## WHAT THE TASK ASKS
Below are entries; output exactly the lines from the one with "documentation for the" to the one with "- The generic", both included, and nothing else.

## ENTRIES SHOWN
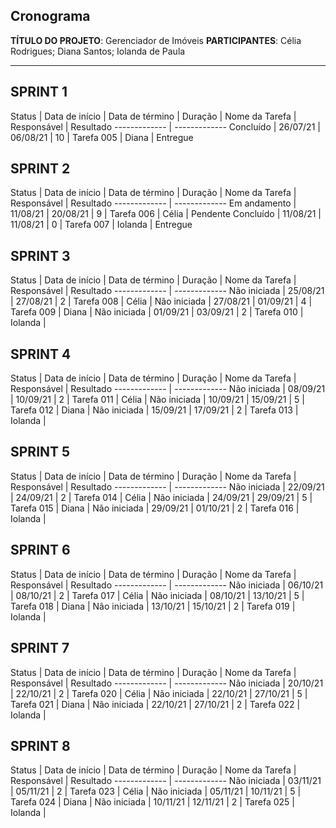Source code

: ﻿## Cronograma
**TÍTULO DO PROJETO**: Gerenciador de Imóveis
**PARTICIPANTES**: Célia Rodrigues; Diana Santos; Iolanda de Paula

------------

## SPRINT 1
                    
Status  | Data de início | Data de término | Duração | Nome da Tarefa | Responsável | Resultado 
------------- | -------------
Concluído | 26/07/21 | 06/08/21 | 10 | Tarefa 005 | Diana | Entregue

## SPRINT 2

Status  | Data de início | Data de término | Duração | Nome da Tarefa | Responsável | Resultado 
------------- | -------------
Em andamento | 11/08/21 | 20/08/21 | 9 | Tarefa 006 | Célia  | Pendente
Concluído | 11/08/21 | 11/08/21 | 0 | Tarefa 007 | Iolanda | Entregue

## SPRINT 3

Status  | Data de início | Data de término | Duração | Nome da Tarefa | Responsável | Resultado 
------------- | -------------
Não iniciada | 25/08/21 | 27/08/21 | 2 | Tarefa 008 | Célia  | 
Não iniciada | 27/08/21 | 01/09/21 | 4 | Tarefa 009 | Diana  | 
Não iniciada | 01/09/21 | 03/09/21 | 2 | Tarefa 010 | Iolanda  | 

## SPRINT 4

Status  | Data de início | Data de término | Duração | Nome da Tarefa | Responsável | Resultado 
------------- | -------------
Não iniciada | 08/09/21 | 10/09/21 | 2 | Tarefa 011 | Célia | 
Não iniciada | 10/09/21 | 15/09/21 | 5 | Tarefa 012 | Diana | 
Não iniciada | 15/09/21 | 17/09/21 | 2 | Tarefa 013 | Iolanda |

## SPRINT 5

Status  | Data de início | Data de término | Duração | Nome da Tarefa | Responsável | Resultado 
------------- | -------------
Não iniciada | 22/09/21 | 24/09/21 | 2 | Tarefa 014 | Célia | 
Não iniciada | 24/09/21 | 29/09/21 | 5 | Tarefa 015 | Diana | 
Não iniciada | 29/09/21 | 01/10/21 | 2 | Tarefa 016 | Iolanda |

## SPRINT 6

Status  | Data de início | Data de término | Duração | Nome da Tarefa | Responsável | Resultado 
------------- | -------------
Não iniciada | 06/10/21 | 08/10/21 | 2 | Tarefa 017 | Célia | 
Não iniciada | 08/10/21 | 13/10/21 | 5 | Tarefa 018 | Diana | 
Não iniciada | 13/10/21 | 15/10/21 | 2 | Tarefa 019 | Iolanda |

## SPRINT 7

Status  | Data de início | Data de término | Duração | Nome da Tarefa | Responsável | Resultado 
------------- | -------------
Não iniciada | 20/10/21 | 22/10/21 | 2 | Tarefa 020 | Célia | 
Não iniciada | 22/10/21 | 27/10/21 | 5 | Tarefa 021 | Diana | 
Não iniciada | 22/10/21 | 27/10/21 | 2 | Tarefa 022 | Iolanda |

## SPRINT 8

Status  | Data de início | Data de término | Duração | Nome da Tarefa | Responsável | Resultado 
------------- | -------------
Não iniciada | 03/11/21 | 05/11/21 | 2 | Tarefa 023 | Célia | 
Não iniciada | 05/11/21 | 10/11/21 | 5 | Tarefa 024 | Diana | 
Não iniciada | 10/11/21 | 12/11/21 | 2 | Tarefa 025 | Iolanda |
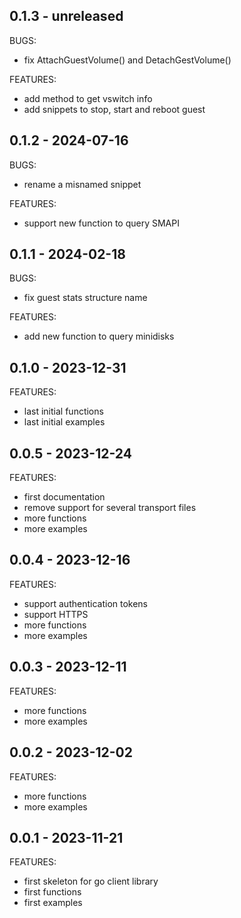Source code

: ## 0.1.3 - unreleased

BUGS:
 * fix AttachGuestVolume() and DetachGestVolume()

FEATURES:
 * add method to get vswitch info
 * add snippets to stop, start and reboot guest


## 0.1.2 - 2024-07-16

BUGS:
 * rename a misnamed snippet

FEATURES:
 * support new function to query SMAPI


## 0.1.1 - 2024-02-18

BUGS:
 * fix guest stats structure name

FEATURES:
 * add new function to query minidisks


## 0.1.0 - 2023-12-31

FEATURES:
 * last initial functions
 * last initial examples


## 0.0.5 - 2023-12-24

FEATURES:
 * first documentation
 * remove support for several transport files
 * more functions
 * more examples


## 0.0.4 - 2023-12-16

FEATURES:
 * support authentication tokens
 * support HTTPS
 * more functions
 * more examples


## 0.0.3 - 2023-12-11

FEATURES:
 * more functions
 * more examples


## 0.0.2 - 2023-12-02

FEATURES:
 * more functions
 * more examples


## 0.0.1 - 2023-11-21

FEATURES:
 * first skeleton for go client library
 * first functions
 * first examples
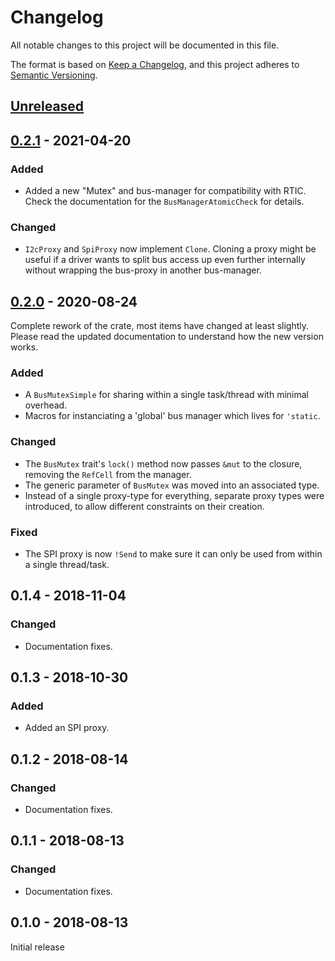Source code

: # Changelog
All notable changes to this project will be documented in this file.

The format is based on [Keep a Changelog](https://keepachangelog.com/en/1.0.0/),
and this project adheres to [Semantic Versioning](https://semver.org/spec/v2.0.0.html).

## [Unreleased]


## [0.2.1] - 2021-04-20
### Added
- Added a new "Mutex" and bus-manager for compatibility with RTIC.  Check the
  documentation for the `BusManagerAtomicCheck` for details.

### Changed
- `I2cProxy` and `SpiProxy` now implement `Clone`.  Cloning a proxy might be
  useful if a driver wants to split bus access up even further internally
  without wrapping the bus-proxy in another bus-manager.


## [0.2.0] - 2020-08-24
Complete rework of the crate, most items have changed at least slightly.
Please read the updated documentation to understand how the new version
works.

### Added
- A `BusMutexSimple` for sharing within a single task/thread with minimal
  overhead.
- Macros for instanciating a 'global' bus manager which lives for `'static`.

### Changed
- The `BusMutex` trait's `lock()` method now passes `&mut` to the closure,
  removing the `RefCell` from the manager.
- The generic parameter of `BusMutex` was moved into an associated type.
- Instead of a single proxy-type for everything, separate proxy types were
  introduced, to allow different constraints on their creation.

### Fixed
- The SPI proxy is now `!Send` to make sure it can only be used from
  within a single thread/task.


## 0.1.4 - 2018-11-04
### Changed
- Documentation fixes.


## 0.1.3 - 2018-10-30
### Added
- Added an SPI proxy.


## 0.1.2 - 2018-08-14
### Changed
- Documentation fixes.


## 0.1.1 - 2018-08-13
### Changed
- Documentation fixes.


## 0.1.0 - 2018-08-13
Initial release

[Unreleased]: https://github.com/Rahix/shared-bus/compare/v0.2.1...master
[0.2.1]: https://github.com/Rahix/shared-bus/compare/v0.2.0...v0.2.1
[0.2.0]: https://github.com/Rahix/shared-bus/compare/e24defd5c802...v0.2.0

## TASK ANSWER
  documentation for the `BusManagerAtomicCheck` for details.

### Changed
- `I2cProxy` and `SpiProxy` now implement `Clone`.  Cloning a proxy might be
  useful if a driver wants to split bus access up even further internally
  without wrapping the bus-proxy in another bus-manager.


## [0.2.0] - 2020-08-24
Complete rework of the crate, most items have changed at least slightly.
Please read the updated documentation to understand how the new version
works.

### Added
- A `BusMutexSimple` for sharing within a single task/thread with minimal
  overhead.
- Macros for instanciating a 'global' bus manager which lives for `'static`.

### Changed
- The `BusMutex` trait's `lock()` method now passes `&mut` to the closure,
  removing the `RefCell` from the manager.
- The generic parameter of `BusMutex` was moved into an associated type.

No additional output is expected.